- [WHAT THIS TASK INVOLVES] Copy out, unchanged, the lines of the records below from the very first line through the line that contains "Die Website wird unentgeltlich zur Verfügung".

- [GIVEN DATA]
*** Block opens ***

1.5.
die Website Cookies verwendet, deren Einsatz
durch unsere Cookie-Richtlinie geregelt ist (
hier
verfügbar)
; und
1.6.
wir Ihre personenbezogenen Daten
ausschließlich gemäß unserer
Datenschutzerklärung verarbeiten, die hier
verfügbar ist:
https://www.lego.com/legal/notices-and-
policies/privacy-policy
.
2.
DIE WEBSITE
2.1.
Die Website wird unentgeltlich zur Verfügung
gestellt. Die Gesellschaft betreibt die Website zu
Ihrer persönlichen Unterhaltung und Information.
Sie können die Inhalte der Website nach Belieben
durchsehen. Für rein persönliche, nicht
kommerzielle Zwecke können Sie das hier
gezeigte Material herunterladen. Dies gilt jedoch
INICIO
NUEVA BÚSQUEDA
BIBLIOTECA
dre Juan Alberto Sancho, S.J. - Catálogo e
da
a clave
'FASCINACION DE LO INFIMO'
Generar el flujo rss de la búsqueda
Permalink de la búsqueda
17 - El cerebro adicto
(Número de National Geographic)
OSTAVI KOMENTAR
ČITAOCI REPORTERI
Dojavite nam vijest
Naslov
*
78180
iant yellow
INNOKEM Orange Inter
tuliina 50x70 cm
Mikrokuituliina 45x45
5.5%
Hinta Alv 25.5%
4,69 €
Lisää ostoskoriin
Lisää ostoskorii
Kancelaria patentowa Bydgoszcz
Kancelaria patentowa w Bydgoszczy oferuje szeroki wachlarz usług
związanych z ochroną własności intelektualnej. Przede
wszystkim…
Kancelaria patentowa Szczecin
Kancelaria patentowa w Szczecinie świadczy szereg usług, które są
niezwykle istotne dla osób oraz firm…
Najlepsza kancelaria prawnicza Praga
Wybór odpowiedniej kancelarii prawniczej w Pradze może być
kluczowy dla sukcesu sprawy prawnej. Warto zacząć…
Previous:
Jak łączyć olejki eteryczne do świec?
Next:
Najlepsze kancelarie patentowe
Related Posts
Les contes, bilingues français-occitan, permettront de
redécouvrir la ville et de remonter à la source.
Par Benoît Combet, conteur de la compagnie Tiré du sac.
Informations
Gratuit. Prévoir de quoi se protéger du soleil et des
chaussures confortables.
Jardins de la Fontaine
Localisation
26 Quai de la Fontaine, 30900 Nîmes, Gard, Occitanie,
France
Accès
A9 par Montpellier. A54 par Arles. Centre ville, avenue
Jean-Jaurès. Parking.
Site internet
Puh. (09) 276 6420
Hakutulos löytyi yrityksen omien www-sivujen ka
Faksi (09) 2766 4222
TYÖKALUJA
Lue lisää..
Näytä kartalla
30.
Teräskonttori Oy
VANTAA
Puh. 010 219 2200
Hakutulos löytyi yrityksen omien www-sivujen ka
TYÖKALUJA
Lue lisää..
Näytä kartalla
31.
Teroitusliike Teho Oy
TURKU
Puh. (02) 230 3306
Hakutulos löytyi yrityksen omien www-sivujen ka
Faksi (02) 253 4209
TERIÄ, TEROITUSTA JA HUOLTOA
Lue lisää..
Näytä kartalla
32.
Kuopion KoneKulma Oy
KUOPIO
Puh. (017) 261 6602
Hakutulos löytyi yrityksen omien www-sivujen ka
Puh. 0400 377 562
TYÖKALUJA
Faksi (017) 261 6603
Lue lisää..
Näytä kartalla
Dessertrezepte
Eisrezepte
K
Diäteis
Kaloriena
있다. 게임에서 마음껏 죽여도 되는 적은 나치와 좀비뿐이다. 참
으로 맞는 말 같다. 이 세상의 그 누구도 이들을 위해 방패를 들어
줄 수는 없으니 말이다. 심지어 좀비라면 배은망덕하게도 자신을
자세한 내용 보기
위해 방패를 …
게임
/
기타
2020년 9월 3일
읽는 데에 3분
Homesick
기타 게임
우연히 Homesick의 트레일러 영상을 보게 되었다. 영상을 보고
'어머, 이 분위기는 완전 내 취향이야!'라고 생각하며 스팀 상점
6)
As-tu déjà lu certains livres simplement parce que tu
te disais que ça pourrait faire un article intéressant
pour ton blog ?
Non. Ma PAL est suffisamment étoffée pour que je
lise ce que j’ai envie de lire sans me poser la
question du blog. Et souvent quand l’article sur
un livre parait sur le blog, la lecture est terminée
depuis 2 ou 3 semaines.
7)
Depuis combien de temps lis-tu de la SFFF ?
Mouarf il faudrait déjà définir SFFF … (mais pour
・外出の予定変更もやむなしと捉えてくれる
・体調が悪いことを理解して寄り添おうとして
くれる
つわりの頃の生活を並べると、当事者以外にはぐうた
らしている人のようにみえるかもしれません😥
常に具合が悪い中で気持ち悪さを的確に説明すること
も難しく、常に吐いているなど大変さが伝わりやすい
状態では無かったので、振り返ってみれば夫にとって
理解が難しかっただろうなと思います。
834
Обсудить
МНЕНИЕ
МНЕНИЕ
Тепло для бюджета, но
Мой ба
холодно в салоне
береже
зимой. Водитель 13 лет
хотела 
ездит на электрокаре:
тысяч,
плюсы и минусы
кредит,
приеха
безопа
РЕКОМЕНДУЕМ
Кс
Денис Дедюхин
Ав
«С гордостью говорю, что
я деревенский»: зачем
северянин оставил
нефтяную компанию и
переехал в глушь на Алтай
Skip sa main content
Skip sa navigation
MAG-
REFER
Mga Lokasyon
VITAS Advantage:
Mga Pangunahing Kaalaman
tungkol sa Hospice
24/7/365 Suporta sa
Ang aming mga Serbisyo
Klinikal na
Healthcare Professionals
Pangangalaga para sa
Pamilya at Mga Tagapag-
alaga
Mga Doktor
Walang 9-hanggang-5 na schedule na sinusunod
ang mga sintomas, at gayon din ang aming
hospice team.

*** Block closes ***

- [THE ANSWER]
1.5.
die Website Cookies verwendet, deren Einsatz
durch unsere Cookie-Richtlinie geregelt ist (
hier
verfügbar)
; und
1.6.
wir Ihre personenbezogenen Daten
ausschließlich gemäß unserer
Datenschutzerklärung verarbeiten, die hier
verfügbar ist:
https://www.lego.com/legal/notices-and-
policies/privacy-policy
.
2.
DIE WEBSITE
2.1.
Die Website wird unentgeltlich zur Verfügung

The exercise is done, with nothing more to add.